Items from a data source:
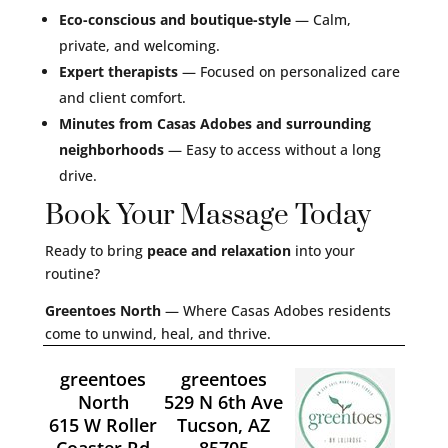
Eco-conscious and boutique-style
— Calm,
private, and welcoming.
Expert therapists
— Focused on personalized care
and client comfort.
Minutes from Casas Adobes and surrounding
neighborhoods
— Easy to access without a long
drive.
Book Your Massage Today
Ready to bring
peace and relaxation
into your
routine?
Greentoes North
— Where Casas Adobes residents
come to unwind, heal, and thrive.
greentoes
greentoes
North
529 N 6th Ave
615 W Roller
Tucson, AZ
Coaster Rd
85705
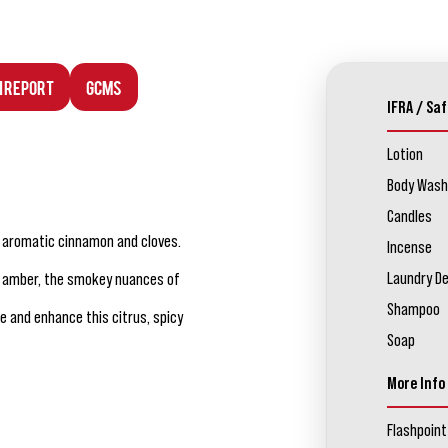
n Report
GCMS
IFRA / Saf
Lotion
Body Wash
Candles
h aromatic cinnamon and cloves.
Incense
Laundry D
r amber, the smokey nuances of
Shampoo
 and enhance this citrus, spicy
Soap
More Info
Flashpoint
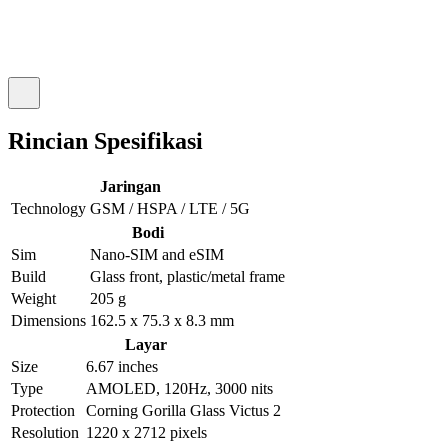
Rincian Spesifikasi
Jaringan
Technology
GSM / HSPA / LTE / 5G
Bodi
Sim
Nano-SIM and eSIM
Build
Glass front, plastic/metal frame
Weight
205 g
Dimensions
162.5 x 75.3 x 8.3 mm
Layar
Size
6.67 inches
Type
AMOLED, 120Hz, 3000 nits
Protection
Corning Gorilla Glass Victus 2
Resolution
1220 x 2712 pixels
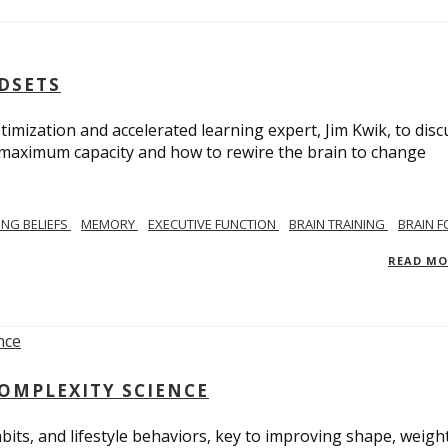
NDSETS
imization and accelerated learning expert, Jim Kwik, to disc
s maximum capacity and how to rewire the brain to change
TING BELIEFS
MEMORY
EXECUTIVE FUNCTION
BRAIN TRAINING
BRAIN 
READ M
COMPLEXITY SCIENCE
bits, and lifestyle behaviors, key to improving shape, weight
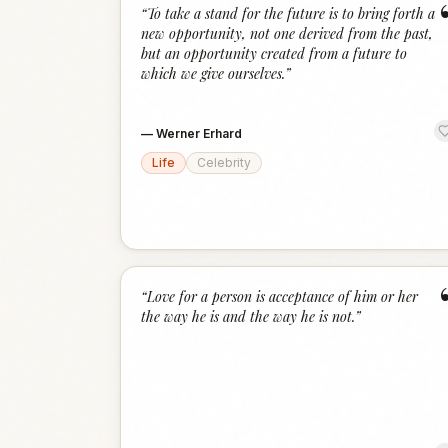
“
To take a stand for the future is to bring forth a
new opportunity, not one derived from the past,
but an opportunity created from a future to
which we give ourselves.
”
—
Werner Erhard
Life
Celebrity
“
Love for a person is acceptance of him or her
the way he is and the way he is not.
”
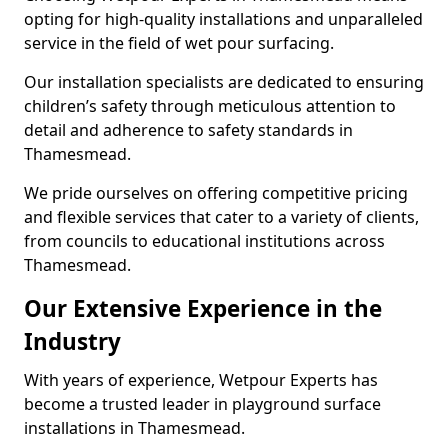
opting for high-quality installations and unparalleled
service in the field of wet pour surfacing.
Our installation specialists are dedicated to ensuring
children’s safety through meticulous attention to
detail and adherence to safety standards in
Thamesmead.
We pride ourselves on offering competitive pricing
and flexible services that cater to a variety of clients,
from councils to educational institutions across
Thamesmead.
Our Extensive Experience in the
Industry
With years of experience, Wetpour Experts has
become a trusted leader in playground surface
installations in Thamesmead.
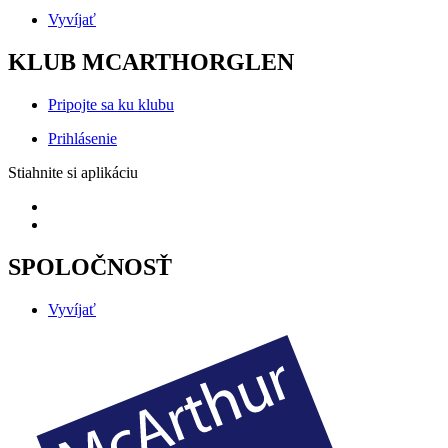
Vyvíjať
KLUB MCARTHORGLEN
Pripojte sa ku klubu
Prihlásenie
Stiahnite si aplikáciu
SPOLOČNOSŤ
Vyvíjať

_To do_
Can you print the text from all of the entries above word for word, leaving out the pictures?

_Worked solution_
Eco-conscious and boutique-style
— Calm,
private, and welcoming.
Expert therapists
— Focused on personalized care
and client comfort.
Minutes from Casas Adobes and surrounding
neighborhoods
— Easy to access without a long
drive.
Book Your Massage Today
Ready to bring
peace and relaxation
into your
routine?
Greentoes North
— Where Casas Adobes residents
come to unwind, heal, and thrive.
greentoes
greentoes
North
529 N 6th Ave
615 W Roller
Tucson, AZ
Coaster Rd
85705
n Report
GCMS
IFRA / Saf
Lotion
Body Wash
Candles
h aromatic cinnamon and cloves.
Incense
Laundry D
r amber, the smokey nuances of
Shampoo
 and enhance this citrus, spicy
Soap
More Info
Flashpoint
Rincian Spesifikasi
Jaringan
Technology
GSM / HSPA / LTE / 5G
Bodi
Sim
Nano-SIM and eSIM
Build
Glass front, plastic/metal frame
Weight
205 g
Dimensions
162.5 x 75.3 x 8.3 mm
Layar
Size
6.67 inches
Type
AMOLED, 120Hz, 3000 nits
Protection
Corning Gorilla Glass Victus 2
Resolution
1220 x 2712 pixels
NDSETS
imization and accelerated learning expert, Jim Kwik, to disc
s maximum capacity and how to rewire the brain to change
TING BELIEFS
MEMORY
EXECUTIVE FUNCTION
BRAIN TRAINING
BRAIN 
READ M
COMPLEXITY SCIENCE
bits, and lifestyle behaviors, key to improving shape, weight
“
To take a stand for the future is to bring forth a
new opportunity, not one derived from the past,
but an opportunity created from a future to
which we give ourselves.
”
—
Werner Erhard
Life
Celebrity
“
Love for a person is acceptance of him or her
the way he is and the way he is not.
”
opting for high-quality installations and unparalleled
service in the field of wet pour surfacing.
Our installation specialists are dedicated to ensuring
children’s safety through meticulous attention to
detail and adherence to safety standards in
Thamesmead.
We pride ourselves on offering competitive pricing
and flexible services that cater to a variety of clients,
from councils to educational institutions across
Thamesmead.
Our Extensive Experience in the
Industry
With years of experience, Wetpour Experts has
become a trusted leader in playground surface
installations in Thamesmead.
Vyvíjať
KLUB MCARTHORGLEN
Pripojte sa ku klubu
Prihlásenie
Stiahnite si aplikáciu
SPOLOČNOSŤ
Vyvíjať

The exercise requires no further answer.